U.S. Secretary of State John Kerry said there were ‘pent-up” frustrations on both sides and they ran deep.
“Many of us share a deep sense of urgency about this, given the constant threat of escalation and the dangers of a downward spiral of violence,” he said.
In comments from London, he cited several recent incidents that have raised tensions between Israel and the Palestinians, including the death of Zaid Abu Ein. The Palestinian minister died after a confrontation with an Israeli police officer.
Kerry also cited an acid attack carried out by a Palestinian hitchhiker that injured members of an Israeli family.
Kerry has held talks this week with officials, including Israeli Prime Minister Benjamin Netanyahu and Palestinian negotiator Saeb Erekat, in a bid to diffuse tensions and encourage both sides to return to the negotiating table.
But Palestinians, frustrated by the slow pace of progress in talks, are looking to the U.N. Security Council -- with hopes of getting support in the form of a resolution.
“We do not have any problem with them filing some resolution, providing it is done in the spirit of working with people to see how we can proceed forward in a thoughtful way that solves the problem and does not make it worse,” Kerry said.
But it was a U.S. loss of clout in the peace talks that has played a role in the pivot towards a U.N. resolution, said Middle East analyst Khaled Elgindy.
“The fact that this process has dragged on for more than two decades is the main reason that Palestinians are looking to alternative forms to try and achieve their political goals.

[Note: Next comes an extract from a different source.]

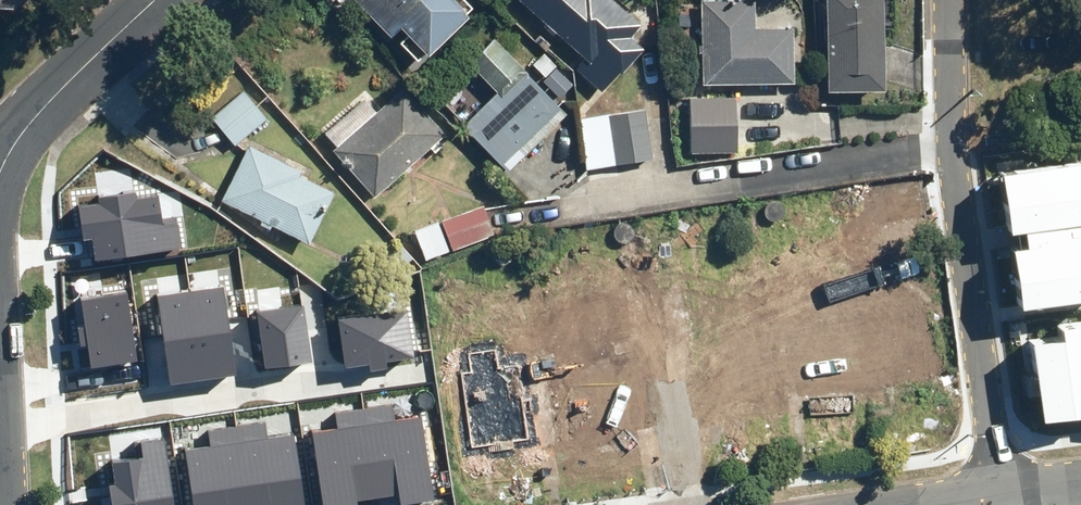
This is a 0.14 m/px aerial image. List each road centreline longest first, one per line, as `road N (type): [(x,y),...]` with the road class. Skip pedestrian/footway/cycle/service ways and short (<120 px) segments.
road 1 (residential): [(1000,497),(950,146),(948,0)]
road 2 (residential): [(153,0),(60,87),(0,162)]

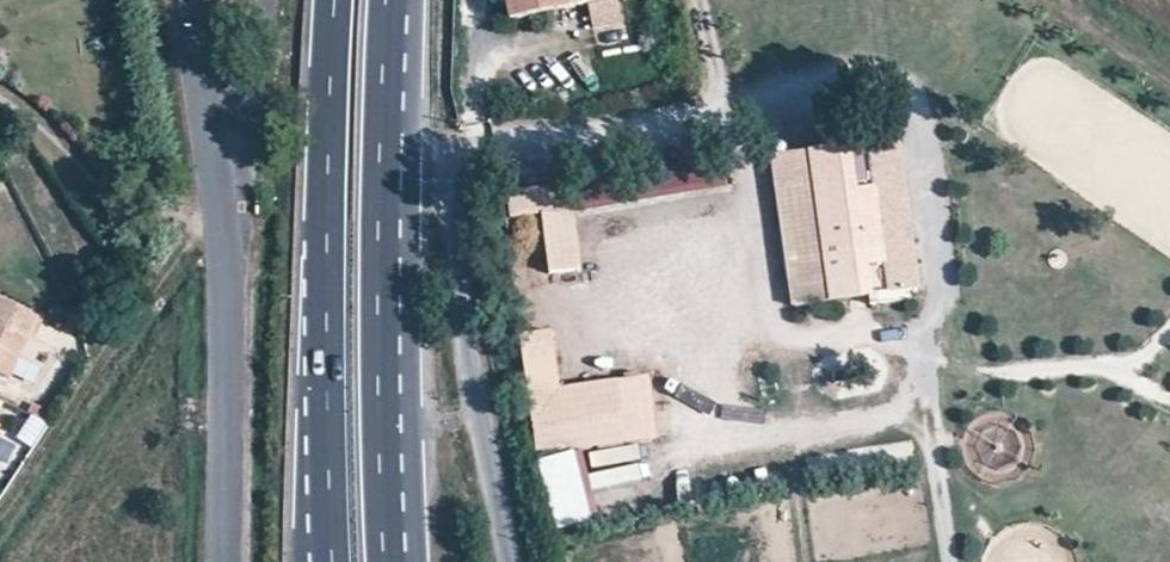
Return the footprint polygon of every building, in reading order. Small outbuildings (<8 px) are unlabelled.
[(571,0),(506,0),(511,22),(573,9),(571,0)] [(610,26),(605,0),(571,0),(573,9),(576,9),(581,32),(610,26)] [(871,169),(902,165),(898,139),(882,141),(881,132),(846,137),(848,146),(774,156),(779,189),(815,184),(827,270),(791,275),(795,307),(869,296),(870,305),(908,300),(907,291),(888,293),(871,169)] [(721,160),(573,185),(575,204),(724,179),(721,160)] [(888,293),(907,291),(918,289),(902,165),(871,169),(888,293)] [(567,184),(508,192),(512,220),(544,216),(571,212),(567,184)] [(815,184),(779,189),(791,275),(827,270),(815,184)] [(571,212),(544,216),(550,273),(578,271),(571,212)] [(9,379),(38,319),(0,302),(0,374),(9,379)] [(550,331),(523,335),(540,454),(654,438),(647,379),(558,390),(550,331)] [(0,402),(0,424),(9,406),(0,402)] [(32,403),(27,413),(42,420),(47,411),(32,403)] [(34,446),(49,424),(28,415),(19,436),(34,446)] [(565,509),(627,504),(626,487),(563,492),(565,509)]
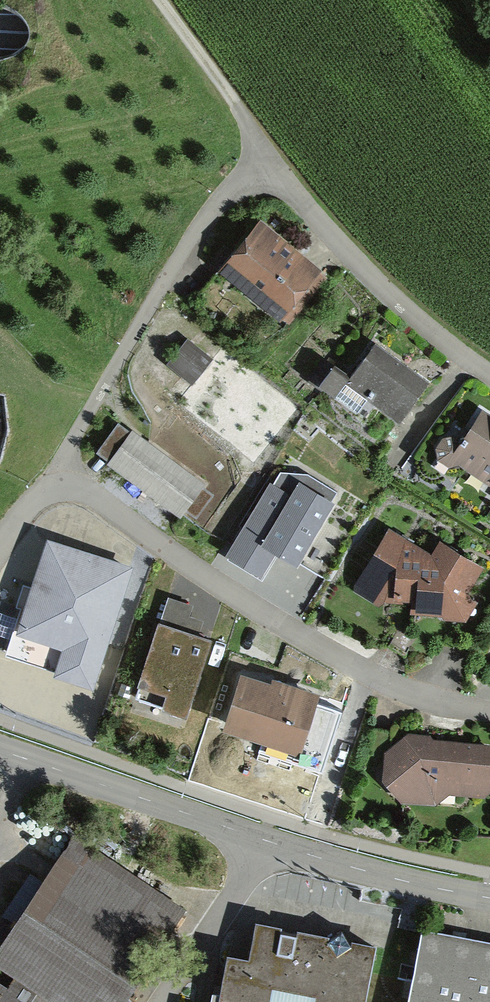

And, they are not alone,” said Elgindy.
He said delays increased the likelihood of U.N. action.
“I think there is a lot of international frustration with the lack of progress that the United States has made,” Elgindy said.
Despite delays, the U.S. role remained as important as ever, said Middle East expert Michele Dunne.
“The United States is the only party with a close enough relationship -- and this enormous defense relationship -- with Israel that can actually both press Israel a bit and make the Israelis feel safe in any kind of negotiating process,” she said.
Kerry said the United States was focused on reducing the violence and what he called the “sense of confrontation.” He said the most constructive efforts for the peace process would come through consultations.